Nasza Loteria SR - pasek na kartach artykułów

Wisła: powrót Chaveza, ważne rozmowy Stilicia

Bartosz Karcz
Od lewej: Wilde-Donald Guerrier, Osman Chavez, Emmanuel Sarki
Od lewej: Wilde-Donald Guerrier, Osman Chavez, Emmanuel Sarki Anna Kaczmarz
Piłka nożna. Zaraz po przyjeździe do ośrodka treningowego Bośniak spotkał się z Robertem Gaszyńskim i Zdzisławem Kapką. Klub i zawodnik deklarują chęć podpisania nowego kontraktu

W ośrodku treningowym w Myślenicach było wczoraj wesoło. Piłkarze zjeżdżali się na zajęcia, a przyjazd każdego z nich wywoływał głośne reakcje w szatni.

Dziennikarze czekali przede wszystkim na Semira Stilicia, którego przyszłość w Wiśle ciągle nie jest do końca jasna. Bośniak zaraz po przyjeździe do ośrodka spotkał się z prezesem Robertem Gaszyńskim i dyrektorem sportowym Zdzisławem Kapką.

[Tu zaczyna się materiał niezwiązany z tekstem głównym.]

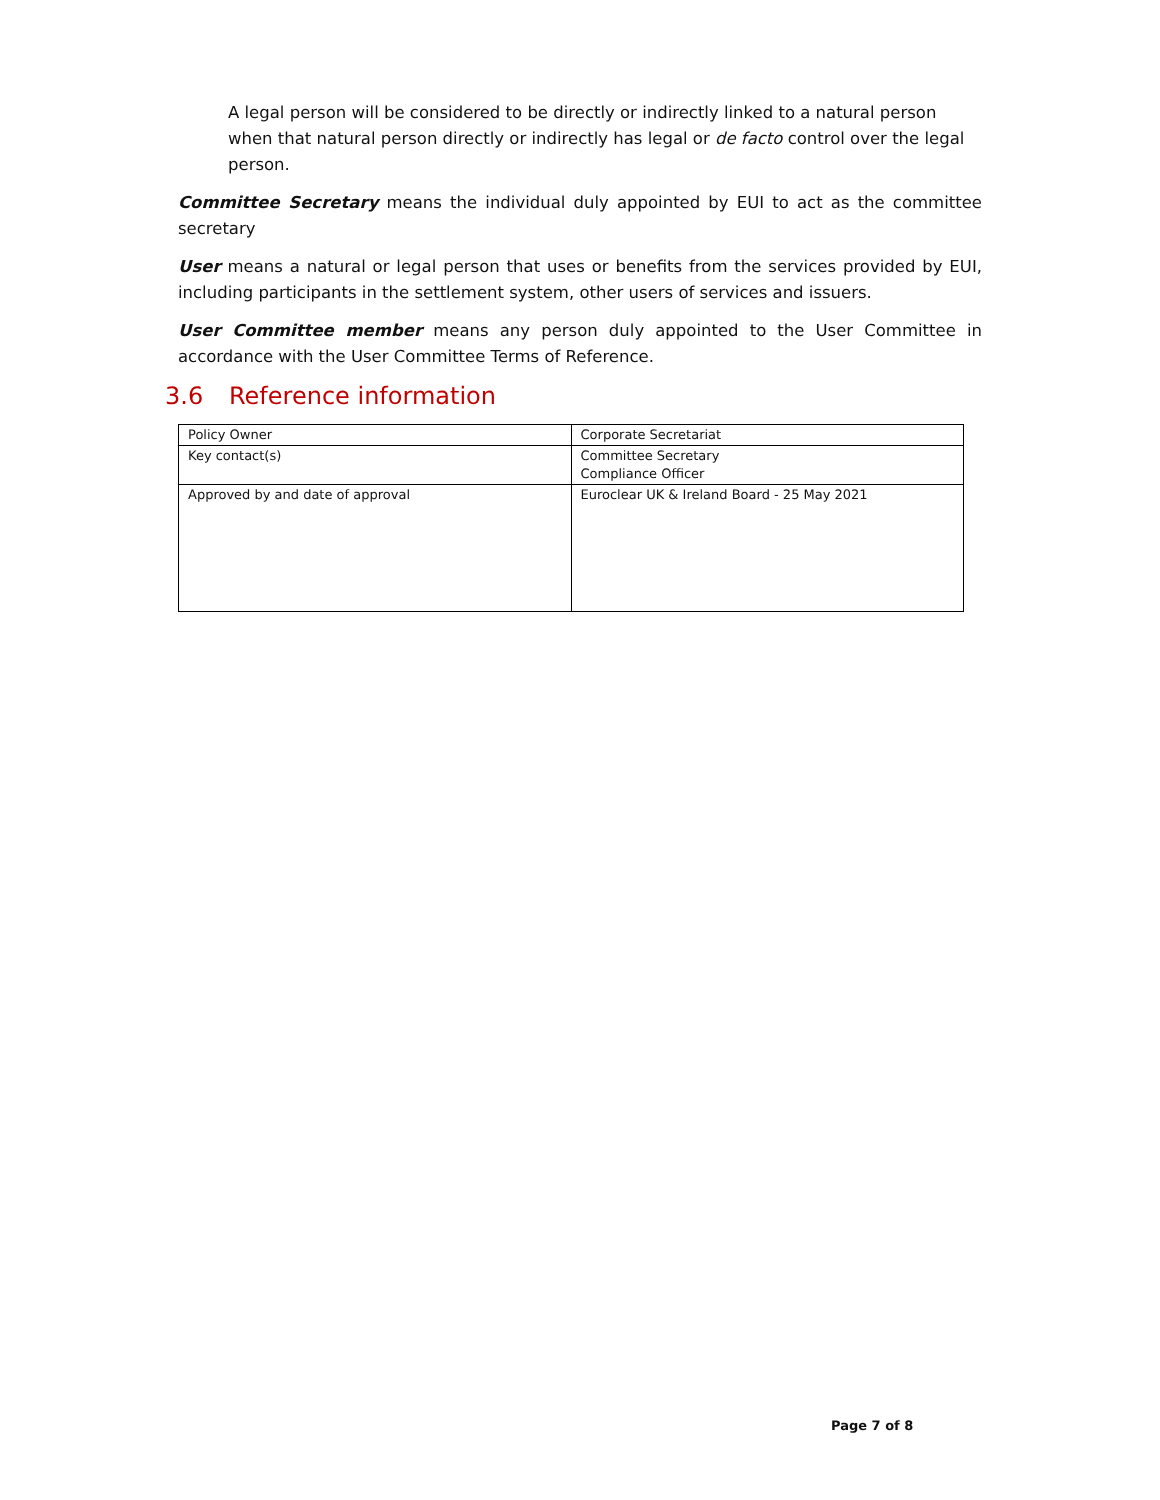A legal person will be considered to be directly or indirectly linked to a natural person when that natural person directly or indirectly has legal or de facto control over the legal person.
Committee Secretary means the individual duly appointed by EUI to act as the committee secretary
User means a natural or legal person that uses or benefits from the services provided by EUI, including participants in the settlement system, other users of services and issuers.
User Committee member means any person duly appointed to the User Committee in accordance with the User Committee Terms of Reference.
3.6 Reference information
| Policy Owner | Corporate Secretariat |
| Key contact(s) | Committee Secretary Compliance Officer |
| Approved by and date of approval | Euroclear UK & Ireland Board - 25 May 2021 |
Page 7 of 8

Po spotkaniu powiedział: - Porozmawialiśmy z prezesem i mogę powiedzieć, że zarówno ja, jak i klub jesteśmy otwarci na dalsze negocjacje w sprawie nowego kontraktu. Jest chęć z obu stron, żebyśmy doszli do porozumienia. Mam inne oferty, różne kluby do mnie dzwonią, ale pierwszeństwo w rozmowach o nowym kontrakcie ma Wisła. Dobrze czuję się w Krakowie i chcę tutaj zostać.

Sprawę Stilicia skomentował prezes Gaszyński. - Obie strony potwierdziły gotowość do osiągnięcia kompromisu - powiedział. - Najważniejsza jest deklaracja Semira, że chce u nas zostać. Umówiliśmy się na kolejne rozmowy. Jeśli znajdziemy rozwiązanie satysfakcjonujące i piłkarza i klub, poinformujemy o tym.

Prezes dodał, że finisz rozmów ze Stiliciem musi zostać osiągnięty dość szybko. Klub na pewno nie będzie czekał do czerwca.

- Jeśli nie dojdziemy do porozumienia, musimy mieć czas na znalezienie zawodnika o podobnym profilu - tłumaczy Gaszyński.

- Myślę, że sprawa zostanie zamknięta do pierwszego meczu z Lechią.

Dodajmy, że Stilić ma wpisaną w kontrakt klauzulę odstępnego, która wynosi 600 tysięcy euro. Trudno się jednak spodziewać, żeby ktoś chciał tyle zapłacić za piłkarza, któremu za kilka miesięcy kończy się kontrakt.

"Biała Gwiazda" stara się intensywnie o innych piłkarzy.

- Przed wyjazdem na obóz do Turcji zaprezentujemy te osoby, które będą uzupełnieniem składu - mówi Gaszyński. - Proszę jednak nie liczyć na to, że ich liczba będzie duża. Na ten moment nie ma takiej potrzeby. Kadra na pewno nie będzie szczuplejsza niż przed ostatnim meczem w 2014 roku z Ruchem.

Wczoraj w Myślenicach zjawił się Osman Chavez, który w ubiegłym roku grał na zasadzie wypożyczenia z Wisły w chińskim Qingdao Jonoon.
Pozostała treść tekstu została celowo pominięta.